Crocker played college football for Marshall. While there he was All-Mid-American Conference first-team in 2001 and second-team in 2002. He was second on the team in tackles as a senior with 126 stops and broke up ten passes. He was third on the Herd with 88 tackles in 2001 and led the team with 10 passes broken up.

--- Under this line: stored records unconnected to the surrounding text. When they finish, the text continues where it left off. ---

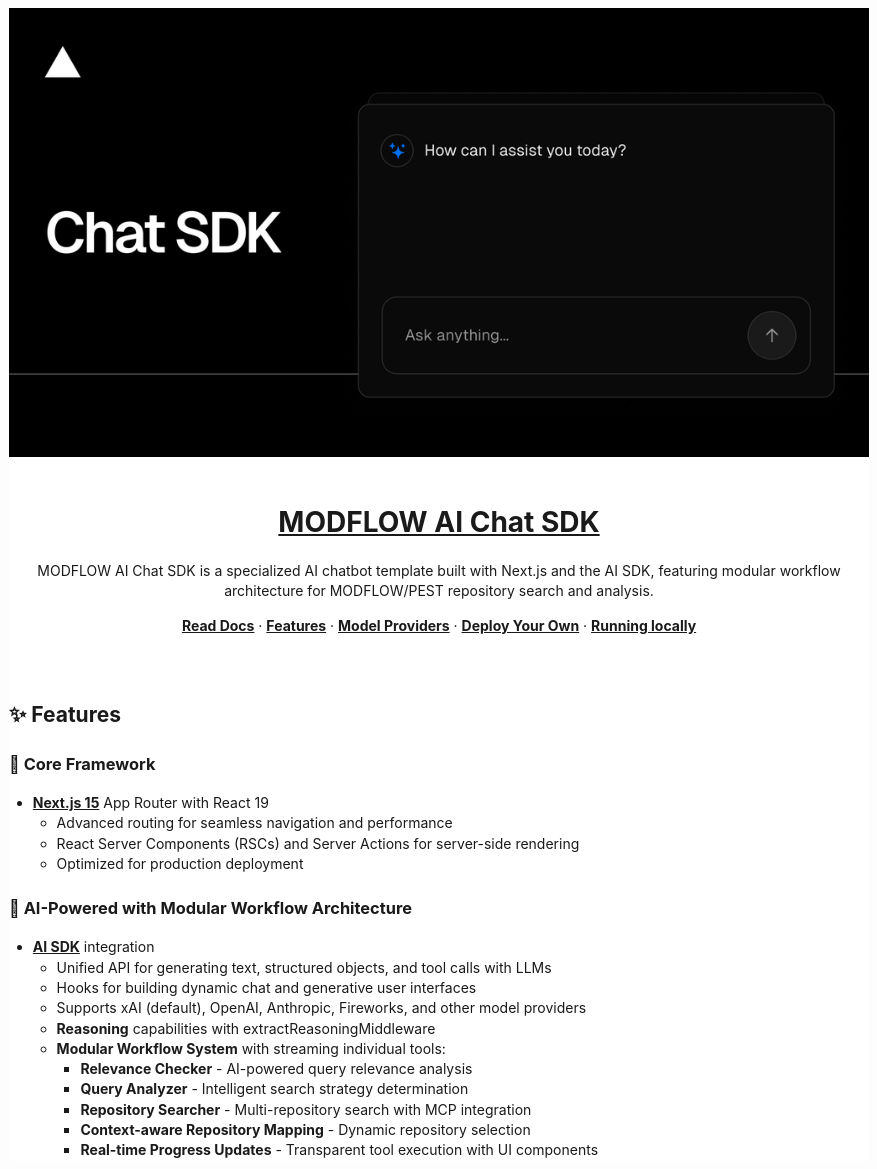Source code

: <a href="https://chat.vercel.ai/">
  <img alt="Next.js 15 and App Router-ready AI chatbot with modular workflow architecture." src="app/(chat)/opengraph-image.png">
  <h1 align="center">MODFLOW AI Chat SDK</h1>
</a>

<p align="center">
    MODFLOW AI Chat SDK is a specialized AI chatbot template built with Next.js and the AI SDK, featuring modular workflow architecture for MODFLOW/PEST repository search and analysis.
</p>

<p align="center">
  <a href="https://chat-sdk.dev"><strong>Read Docs</strong></a> ·
  <a href="#features"><strong>Features</strong></a> ·
  <a href="#model-providers"><strong>Model Providers</strong></a> ·
  <a href="#deploy-your-own"><strong>Deploy Your Own</strong></a> ·
  <a href="#running-locally"><strong>Running locally</strong></a>
</p>
<br/>

## ✨ Features

### 🚀 **Core Framework**
- **[Next.js 15](https://nextjs.org)** App Router with React 19
  - Advanced routing for seamless navigation and performance
  - React Server Components (RSCs) and Server Actions for server-side rendering
  - Optimized for production deployment

### 🤖 **AI-Powered with Modular Workflow Architecture**
- **[AI SDK](https://sdk.vercel.ai/docs)** integration
  - Unified API for generating text, structured objects, and tool calls with LLMs
  - Hooks for building dynamic chat and generative user interfaces
  - Supports xAI (default), OpenAI, Anthropic, Fireworks, and other model providers
  - **Reasoning** capabilities with extractReasoningMiddleware
  - **Modular Workflow System** with streaming individual tools:
    - **Relevance Checker** - AI-powered query relevance analysis
    - **Query Analyzer** - Intelligent search strategy determination  
    - **Repository Searcher** - Multi-repository search with MCP integration
    - **Context-aware Repository Mapping** - Dynamic repository selection
    - **Real-time Progress Updates** - Transparent tool execution with UI components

He helped Marshall win MAC titles in 1999, 2000 and 2002. He also helped lead Marshall to bowl victories in 1999, 2000, 2001 and 2002.

==Professional career==

===Cleveland Browns===
Crocker was selected in the third round, 84th overall, in 2003 by the Cleveland Browns, where he played from 2003 to 2005. In three seasons with the Browns he made 172 tackles, three interceptions, and four sacks.

===Atlanta Falcons===
Before the 2006 season, he was traded to the Atlanta Falcons for a fourth round draft pick in the 2006 NFL draft. In two seasons with the Falcons he totaled 105 tackles, four interceptions, and two sacks.

===Miami Dolphins===
On March 29, 2008, the Miami Dolphins signed Crocker to a one-year $1.151 million contract with $300,000 guaranteed. He spent the first seven weeks of the 2008 season with the Dolphins, appearing in six games (two starts) and recording 10 tackles and a pass deflection. He was released on October 21 when the team re-signed safety Tyrone Culver.

===Cincinnati Bengals===
Crocker signed with the Cincinnati Bengals on October 30, 2008, for the final half on the 2008 season. He signed a new four-year contract with the Bengals worth $10 million on February 27, 2009. He was released on April 6, 2012. Crocker was re-signed by the Bengals on September 27.

===Minnesota Vikings===
The Minnesota Vikings signed with Crocker on August 4, 2014. Head coach Mike Zimmer had worked with Crocker for seven years in Atlanta and Cincinnati.

==NFL career statistics==

Legend
| Bold | Career high |

===Regular season===

Year: Team; Games; Tackles; Interceptions; Fumbles
GP: GS; Cmb; Solo; Ast; Sck; TFL; Int; Yds; TD; Lng; PD; FF; FR; Yds; TD
2003: CLE; 16; 1; 35; 27; 8; 0.0; 1; 0; 0; 0; 0; 2; 0; 0; 0; 0
2004: CLE; 12; 5; 56; 46; 10; 2.0; 3; 1; 20; 1; 20; 4; 0; 0; 0; 0
2005: CLE; 16; 16; 82; 51; 31; 2.0; 2; 2; 35; 0; 24; 4; 2; 1; 0; 0
2006: ATL; 16; 16; 50; 44; 6; 1.0; 3; 1; 28; 0; 28; 8; 0; 0; 0; 0
2007: ATL; 14; 14; 55; 51; 4; 1.0; 4; 3; 40; 0; 18; 11; 0; 1; 0; 0
2008: MIA; 6; 2; 10; 10; 0; 0.0; 0; 0; 0; 0; 0; 1; 0; 0; 0; 0
CIN: 8; 6; 34; 25; 9; 1.5; 5; 1; 22; 0; 22; 2; 1; 0; 0; 0
2009: CIN; 13; 13; 52; 40; 12; 0.0; 1; 2; 38; 0; 20; 9; 1; 0; 0; 0
2010: CIN; 9; 9; 43; 31; 12; 2.0; 2; 0; 0; 0; 0; 5; 2; 0; 0; 0
2011: CIN; 16; 16; 61; 45; 16; 3.5; 2; 0; 0; 0; 0; 5; 1; 0; 0; 0
2012: CIN; 13; 9; 41; 29; 12; 0.0; 1; 3; 52; 0; 29; 5; 0; 1; 12; 0
2013: CIN; 12; 3; 37; 28; 9; 1.5; 5; 2; 41; 1; 32; 7; 0; 0; 0; 0
151; 110; 556; 427; 129; 14.5; 29; 15; 276; 2; 32; 63; 7; 3; 12; 0

===Playoffs===

Year: Team; Games; Tackles; Interceptions; Fumbles
GP: GS; Cmb; Solo; Ast; Sck; TFL; Int; Yds; TD; Lng; PD; FF; FR; Yds; TD
2009: CIN; 1; 1; 4; 3; 1; 0.0; 0; 0; 0; 0; 0; 0; 0; 0; 0; 0
2011: CIN; 1; 1; 2; 2; 0; 0.0; 0; 0; 0; 0; 0; 1; 0; 0; 0; 0
2013: CIN; 1; 1; 2; 1; 1; 0.5; 0; 0; 0; 0; 0; 0; 0; 0; 0; 0
3; 3; 8; 6; 2; 0.5; 0; 0; 0; 0; 0; 1; 0; 0; 0; 0

==Coaching career==
In 2019, Crocker worked with the Atlanta Legends of the Alliance of American Football. In June 2019, he was hired as a member of the St. Louis BattleHawks coaching staff in the XFL as a defensive assistant.